After three years at the School-Jitsu project in Abu Dhabi, I moved to Jordan to establish greater ties with the country showing the greatest evolution in Jiu-Jitsu technique within the Arab world.
I still hadn’t been able to figure out how this tiny country produced such a high level of Jiu-Jitsu, given how it faces considerable financial and geographical limitations. However, last weekend I bore witness to how Jiu-Jitsu in Jordan isn’t crawling, it’s running. I was invited to referee at the kids tournament in Jordan. I was under the impression it would be just another event for little aspiring fighters to get together and hang out. A gathering more for parents and their offspring, teachers and their students to get closer together. In a nutshell, just an excuse to socialize. But the atmosphere wasn’t quite like that.
The main gymnasium at Sport City (the sports complex in Jordan’s capital) was packed with the little combatants’ family members.

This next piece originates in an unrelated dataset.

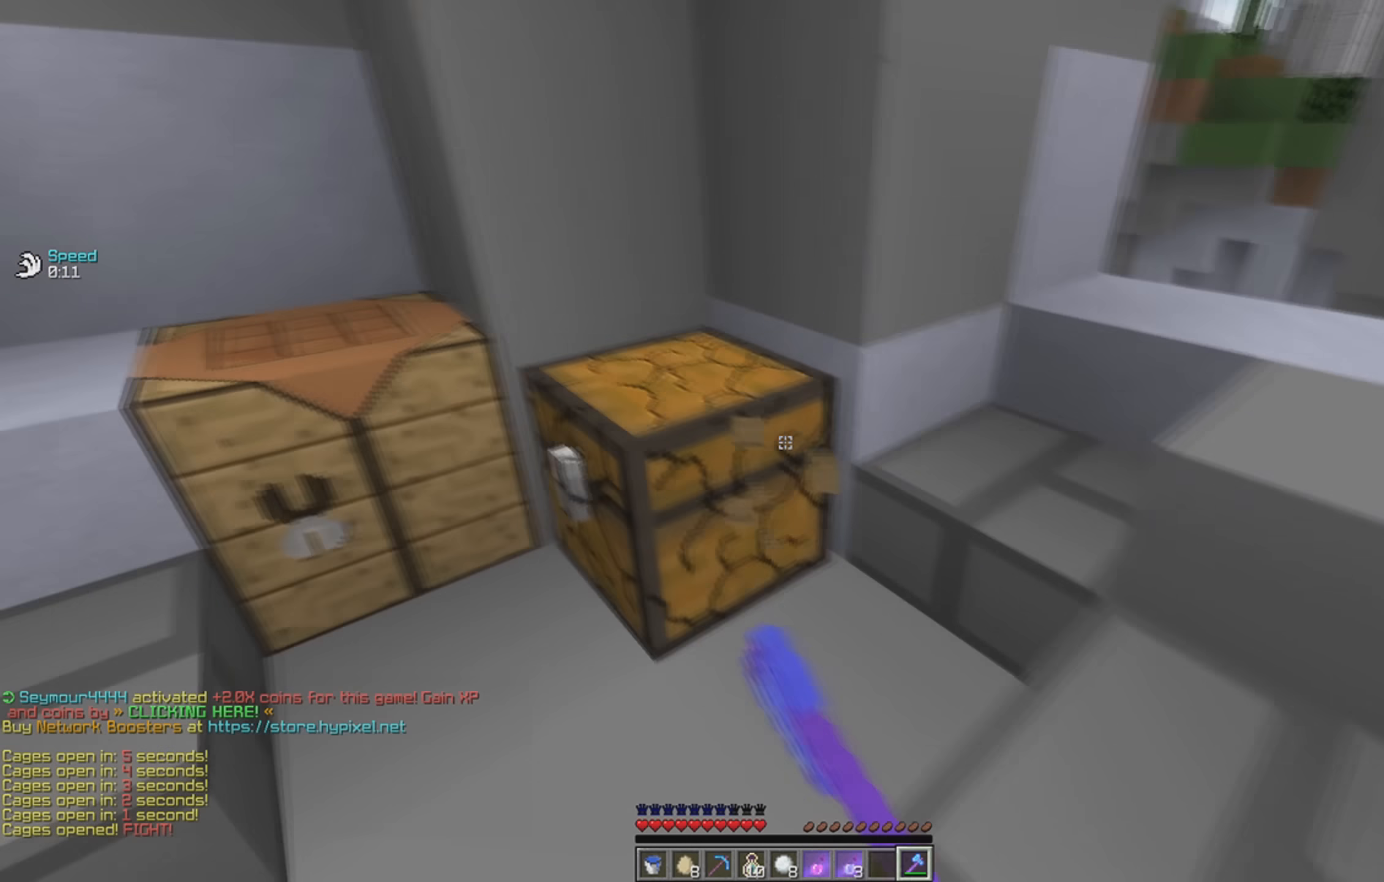
{"keys": ["a", "w"], "events": [[383, "a", "down"]]}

But one would be wrong to thing that here in Jordan the family boils down to a father, mother and perhaps a little brother. The families came in droves. True clans. It was like a soccer game, with complaints flung at referees (the referees suffer), cheers of encouragement, posters with the competitors’ names on them.

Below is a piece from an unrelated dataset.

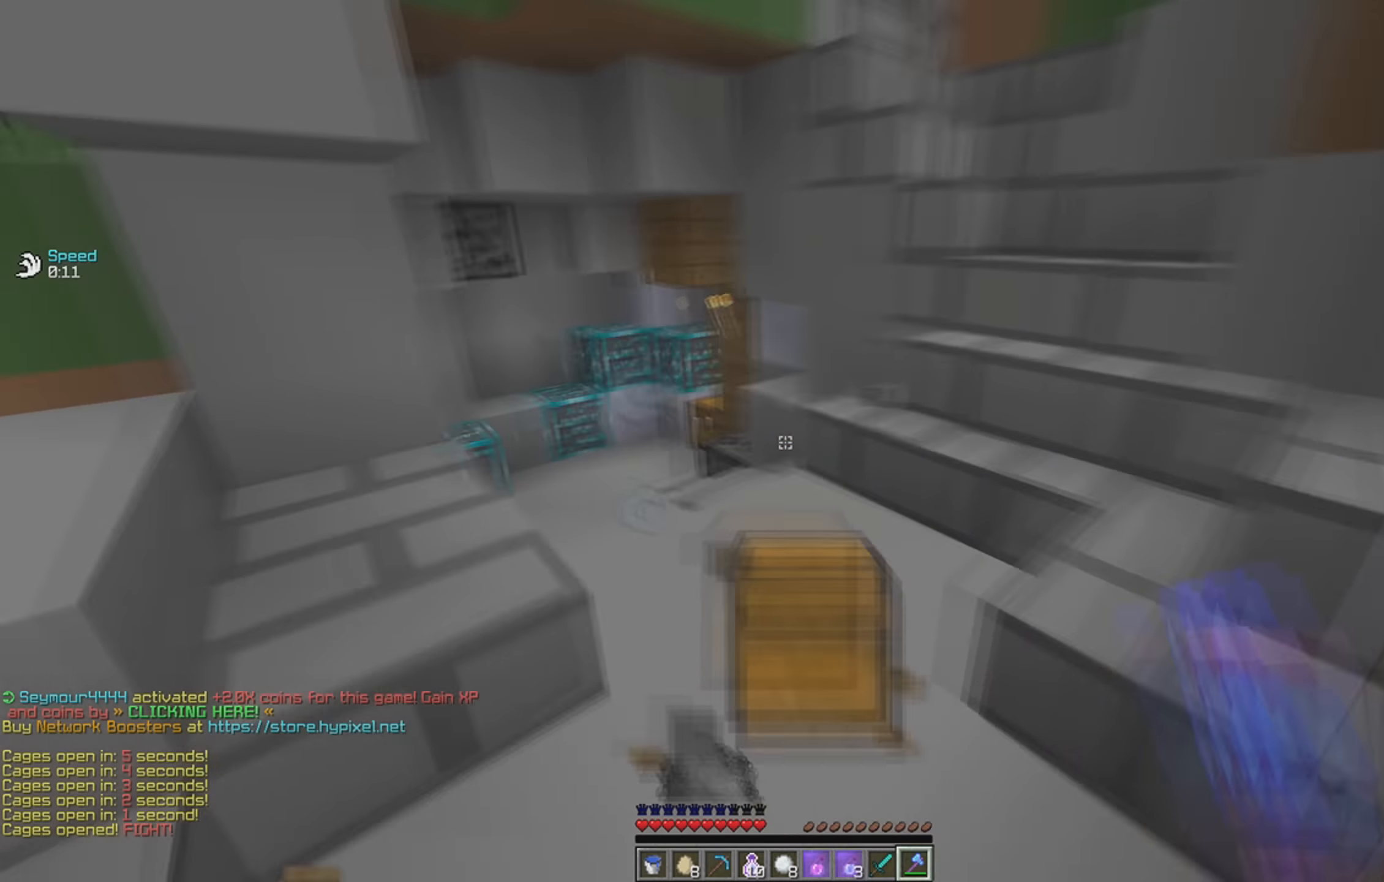
{"keys": [], "events": [[133, "space", "down"], [233, "a", "up"], [300, "space", "up"], [300, "w", "up"]]}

Of course I sought to find out why the families were so interested in a sport relatively new to Jordanian soil. The answers varied a great deal, some more believable than others. Many of the Jordanian people are of Caucasian origin. The families already had traditions in martial arts like sambo, wrestling and judo. Another major point is the fact that local society is made up of families that comprise clans, and there’s a certain rivalry between these clans. When such inter-clan rivalries are directed at sport, it can only produce a heavy load of family support. Having a champion in the family is a boon to a clan’s status. Even if the champ is just 10 years old.
So all the ingredients in this rivalry are the driving force for Jiu-Jitsu here. The level of technique displayed by the kids is shocking. I was more and more in awe with every match. I’ve witnessed the level of kids’ Jiu-Jitsu in Brazil, the USA and the Arab Emirates. A large portion of the kids around these parts are above average. I couldn’t resist joking with my friends Zaid Mirza and Samy al Jamal, black belts produced in Brazil who work to further the gentle art in Jordan: “If you want to change careers, no problem, Jiu-Jitsu’s laid its roots here.” Mission accomplished.